Nancy and George Rupp Professor of Architecture, Planning, and Preservation; Professor of African American and African Diaspora Studies, Columbia University

Berthold Leibinger Fellow - Class of Fall 2023


Mabel O. Wilson is the Nancy and George Rupp Professor of Architecture, Planning, and Preservation and Professor of African American and African Diaspora Studies at Columbia University, where she recently served as director of the Institute for Research in African American Studies (IRAAS) and co-directs the Global Africa Lab. Wilson is the founder of Studio&, an art, research, and design practice that recently collaborated on the Memorial to Enslaved Laborers at the University of Virginia. Her installation “(a)way station” is currently on exhibit at SFMoMA and the installation “Unknown, Unknown” is on view at the Biennale Architettura 2023 in Venice, Italy. She received her BS in architecture from the University of Virginia, M.Arch from Columbia University, and PhD in American Studies from New York University. Wilson is the author of Begin with the Past: Building the National African American Museum of History and Culture (Smithsonian, 2016) and Negro Building: Black Americans in the World of Fairs and Museums (California, 2012).
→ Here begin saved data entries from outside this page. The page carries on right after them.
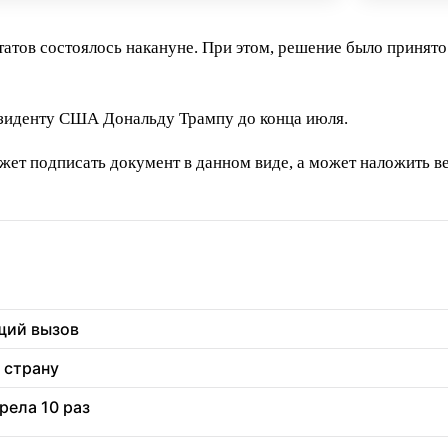
атов состоялось накануне. При этом, решение было принято
езиденту США Дональду Трампу до конца июля.
жет подписать документ в данном виде, а может наложить в
щий вызов
 страну
рела 10 раз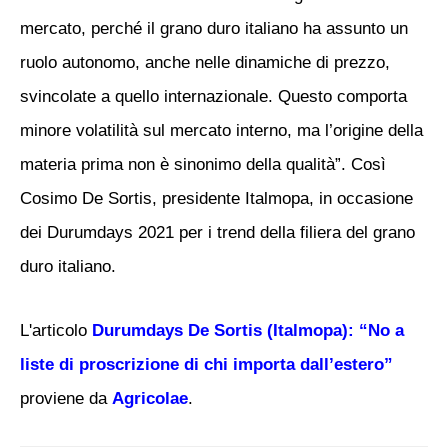
mercato, perché il grano duro italiano ha assunto un
ruolo autonomo, anche nelle dinamiche di prezzo,
svincolate a quello internazionale. Questo comporta
minore volatilità sul mercato interno, ma l’origine della
materia prima non è sinonimo della qualità”. Così
Cosimo De Sortis, presidente Italmopa, in occasione
dei Durumdays 2021 per i trend della filiera del grano
duro italiano.
L'articolo
Durumdays De Sortis (Italmopa): “No a
liste di proscrizione di chi importa dall’estero”
proviene da
Agricolae
.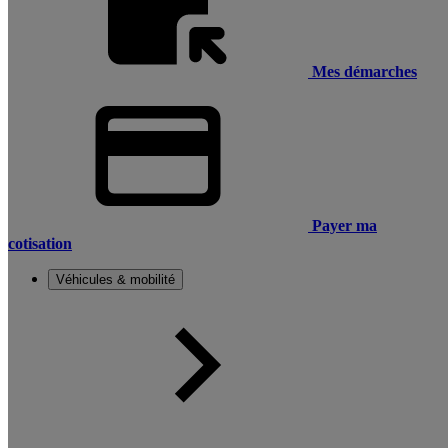
Mes démarches
Payer ma
cotisation
Véhicules & mobilité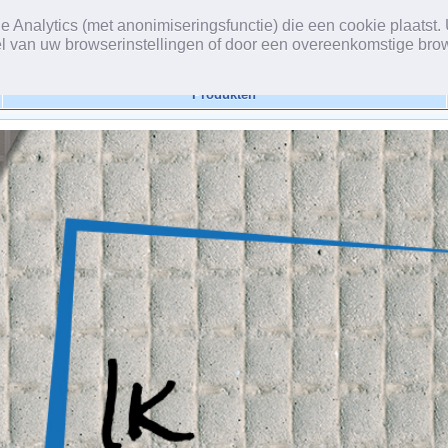
Analytics (met anonimiseringsfunctie) die een cookie plaatst. 
l van uw browserinstellingen of door een overeenkomstige bro
Produkten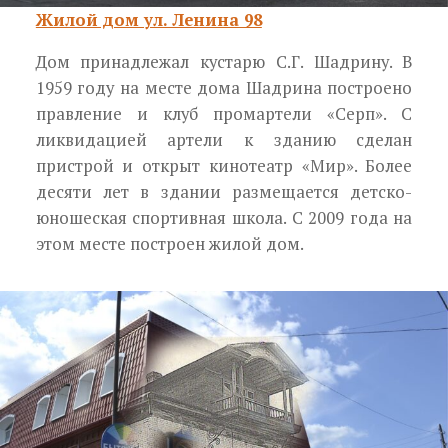
Жилой дом ул. Ленина 98
Дом принадлежал кустарю С.Г. Шадрину. В
1959 году на месте дома Шадрина построено
правление и клуб промартели «Серп». С
ликвидацией артели к зданию сделан
пристрой и открыт кинотеатр «Мир». Более
десяти лет в здании размещается детско-
юношеская спортивная школа. С 2009 года на
этом месте построен жилой дом.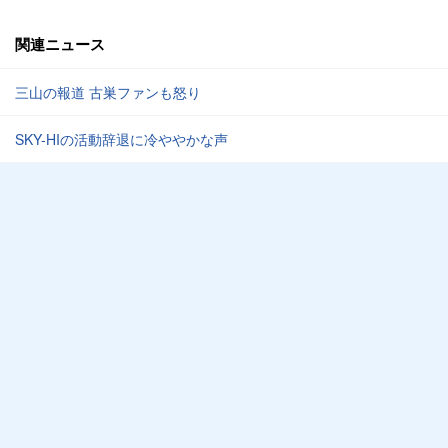
関連ニュース
三山の報道 古巣ファンも怒り
SKY-HIの活動辞退に冷ややかな声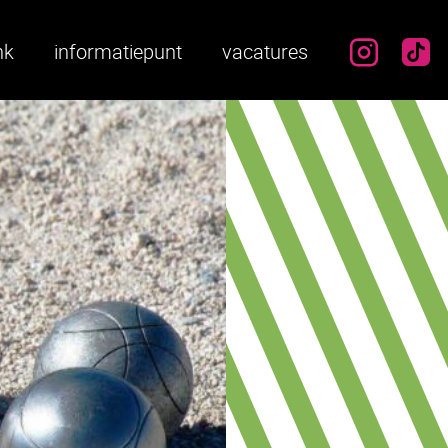
instag
ti
nk
informatiepunt
vacatures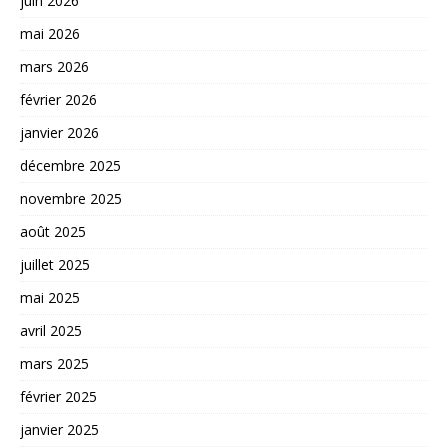
juin 2026
mai 2026
mars 2026
février 2026
janvier 2026
décembre 2025
novembre 2025
août 2025
juillet 2025
mai 2025
avril 2025
mars 2025
février 2025
janvier 2025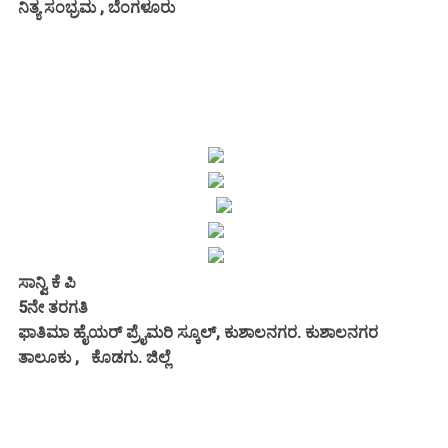
ನಿತ್ಯ ಸಂಭ್ರಮ , ಬೆಂಗಳೂರು
ಸಾನ್ವಿ ಕೆ ಪಿ
5ನೇ ತರಗತಿ
ಫಾತಿಮಾ ಹೈಯರ್ ಪ್ರೈಮರಿ ಸ್ಕೂಲ್, ಕುಶಾಲನಗರ. ಕುಶಾಲನಗರ
ತಾಲೂಕು , ಕೊಡಗು. ಜಿಲ್ಲೆ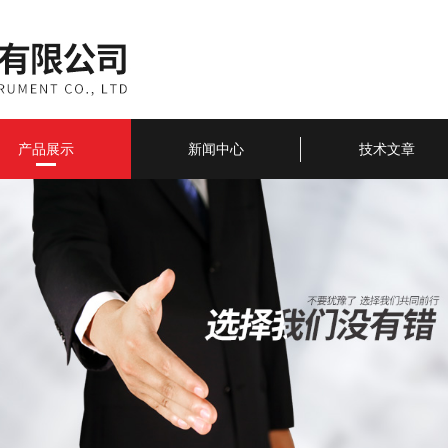
产品展示
新闻中心
技术文章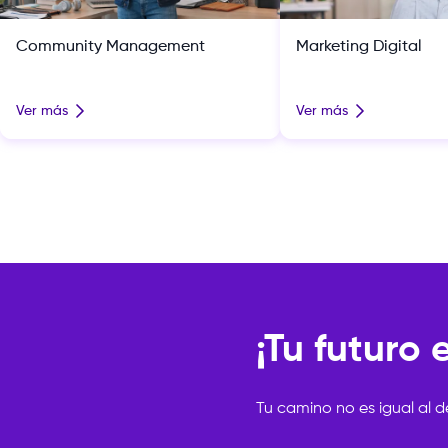
Community Management
Marketing Digital
Ver más
Ver más
¡Tu futuro
Tu camino no es igual al d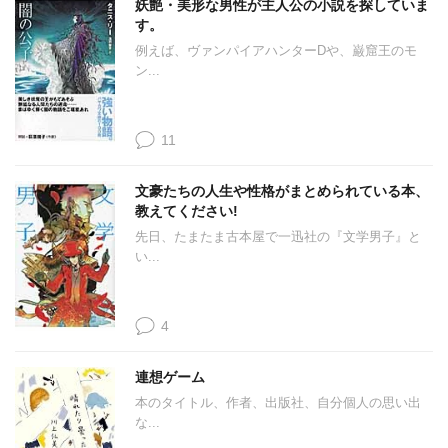
妖艶・美形な男性が主人公の小説を探していま
す。
例えば、ヴァンパイアハンターDや、巌窟王のモ
ン...
11
文豪たちの人生や性格がまとめられている本、
教えてください!
先日、たまたま古本屋で一迅社の『文学男子』と
い...
4
連想ゲーム
本のタイトル、作者、出版社、自分個人の思い出
な...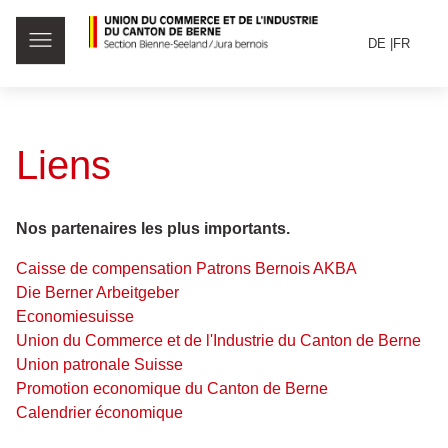
DE
FR
Liens
Nos partenaires les plus importants.
Caisse de compensation Patrons Bernois AKBA
Die Berner Arbeitgeber
Economiesuisse
Union du Commerce et de l'Industrie du Canton de Berne
Union patronale Suisse
Promotion economique du Canton de Berne
Calendrier économique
She also co-edited Race and Modern Architecture: From the Enlightenment to Today (Pittsburgh, 2020) and was co-curator the exhibition “Reconstructions: Architecture and Blackness in America” at MoMA in 2021. Wilson’s work has received support from the Guggenheim Foundation, American Academy in Rome, Getty Research Institute, Graham Foundation, Center for Advanced Study in the Visual Arts, and MacDowell, among others.